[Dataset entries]
==============================

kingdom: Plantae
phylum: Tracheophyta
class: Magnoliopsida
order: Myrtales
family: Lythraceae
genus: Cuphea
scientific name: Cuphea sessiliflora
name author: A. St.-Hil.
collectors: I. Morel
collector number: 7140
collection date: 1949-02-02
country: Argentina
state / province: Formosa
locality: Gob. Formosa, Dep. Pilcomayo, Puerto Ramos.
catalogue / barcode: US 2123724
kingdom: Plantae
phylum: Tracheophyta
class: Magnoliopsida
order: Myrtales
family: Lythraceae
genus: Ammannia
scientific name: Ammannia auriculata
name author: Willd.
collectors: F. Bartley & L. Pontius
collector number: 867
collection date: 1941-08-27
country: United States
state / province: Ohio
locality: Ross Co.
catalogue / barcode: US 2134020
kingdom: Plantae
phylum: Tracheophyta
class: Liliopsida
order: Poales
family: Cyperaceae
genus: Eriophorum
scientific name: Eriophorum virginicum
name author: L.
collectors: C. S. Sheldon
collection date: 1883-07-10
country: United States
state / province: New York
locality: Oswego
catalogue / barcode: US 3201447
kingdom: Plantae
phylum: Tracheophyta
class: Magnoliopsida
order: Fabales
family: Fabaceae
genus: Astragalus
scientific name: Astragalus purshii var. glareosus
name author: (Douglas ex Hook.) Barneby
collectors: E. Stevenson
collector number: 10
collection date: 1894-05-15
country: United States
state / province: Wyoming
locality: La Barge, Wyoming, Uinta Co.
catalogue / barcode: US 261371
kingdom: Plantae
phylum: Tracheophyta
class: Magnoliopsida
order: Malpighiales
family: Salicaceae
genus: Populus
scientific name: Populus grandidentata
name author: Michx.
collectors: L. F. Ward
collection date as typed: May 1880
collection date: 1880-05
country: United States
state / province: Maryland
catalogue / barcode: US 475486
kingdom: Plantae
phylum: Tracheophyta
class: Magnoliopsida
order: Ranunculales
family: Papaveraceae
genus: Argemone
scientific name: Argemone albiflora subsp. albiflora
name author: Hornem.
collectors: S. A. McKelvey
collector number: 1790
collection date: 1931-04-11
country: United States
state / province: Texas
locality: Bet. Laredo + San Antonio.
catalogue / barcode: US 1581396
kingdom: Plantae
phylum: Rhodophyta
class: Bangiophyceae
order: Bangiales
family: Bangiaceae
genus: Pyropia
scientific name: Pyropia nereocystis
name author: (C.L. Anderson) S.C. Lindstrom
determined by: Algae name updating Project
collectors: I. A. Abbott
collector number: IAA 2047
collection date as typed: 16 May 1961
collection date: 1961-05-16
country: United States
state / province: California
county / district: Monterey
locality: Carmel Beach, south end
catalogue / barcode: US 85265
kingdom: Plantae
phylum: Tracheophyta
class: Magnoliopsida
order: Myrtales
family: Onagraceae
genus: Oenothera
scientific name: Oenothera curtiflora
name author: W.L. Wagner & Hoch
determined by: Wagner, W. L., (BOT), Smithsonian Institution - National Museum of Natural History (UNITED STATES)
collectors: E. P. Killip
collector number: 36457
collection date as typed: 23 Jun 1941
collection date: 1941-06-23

==============================

**Task prompt:** Reproduce every line of the records above word for word.

**Result:**
kingdom: Plantae
phylum: Tracheophyta
class: Magnoliopsida
order: Myrtales
family: Lythraceae
genus: Cuphea
scientific name: Cuphea sessiliflora
name author: A. St.-Hil.
collectors: I. Morel
collector number: 7140
collection date: 1949-02-02
country: Argentina
state / province: Formosa
locality: Gob. Formosa, Dep. Pilcomayo, Puerto Ramos.
catalogue / barcode: US 2123724
kingdom: Plantae
phylum: Tracheophyta
class: Magnoliopsida
order: Myrtales
family: Lythraceae
genus: Ammannia
scientific name: Ammannia auriculata
name author: Willd.
collectors: F. Bartley & L. Pontius
collector number: 867
collection date: 1941-08-27
country: United States
state / province: Ohio
locality: Ross Co.
catalogue / barcode: US 2134020
kingdom: Plantae
phylum: Tracheophyta
class: Liliopsida
order: Poales
family: Cyperaceae
genus: Eriophorum
scientific name: Eriophorum virginicum
name author: L.
collectors: C. S. Sheldon
collection date: 1883-07-10
country: United States
state / province: New York
locality: Oswego
catalogue / barcode: US 3201447
kingdom: Plantae
phylum: Tracheophyta
class: Magnoliopsida
order: Fabales
family: Fabaceae
genus: Astragalus
scientific name: Astragalus purshii var. glareosus
name author: (Douglas ex Hook.) Barneby
collectors: E. Stevenson
collector number: 10
collection date: 1894-05-15
country: United States
state / province: Wyoming
locality: La Barge, Wyoming, Uinta Co.
catalogue / barcode: US 261371
kingdom: Plantae
phylum: Tracheophyta
class: Magnoliopsida
order: Malpighiales
family: Salicaceae
genus: Populus
scientific name: Populus grandidentata
name author: Michx.
collectors: L. F. Ward
collection date as typed: May 1880
collection date: 1880-05
country: United States
state / province: Maryland
catalogue / barcode: US 475486
kingdom: Plantae
phylum: Tracheophyta
class: Magnoliopsida
order: Ranunculales
family: Papaveraceae
genus: Argemone
scientific name: Argemone albiflora subsp. albiflora
name author: Hornem.
collectors: S. A. McKelvey
collector number: 1790
collection date: 1931-04-11
country: United States
state / province: Texas
locality: Bet. Laredo + San Antonio.
catalogue / barcode: US 1581396
kingdom: Plantae
phylum: Rhodophyta
class: Bangiophyceae
order: Bangiales
family: Bangiaceae
genus: Pyropia
scientific name: Pyropia nereocystis
name author: (C.L. Anderson) S.C. Lindstrom
determined by: Algae name updating Project
collectors: I. A. Abbott
collector number: IAA 2047
collection date as typed: 16 May 1961
collection date: 1961-05-16
country: United States
state / province: California
county / district: Monterey
locality: Carmel Beach, south end
catalogue / barcode: US 85265
kingdom: Plantae
phylum: Tracheophyta
class: Magnoliopsida
order: Myrtales
family: Onagraceae
genus: Oenothera
scientific name: Oenothera curtiflora
name author: W.L. Wagner & Hoch
determined by: Wagner, W. L., (BOT), Smithsonian Institution - National Museum of Natural History (UNITED STATES)
collectors: E. P. Killip
collector number: 36457
collection date as typed: 23 Jun 1941
collection date: 1941-06-23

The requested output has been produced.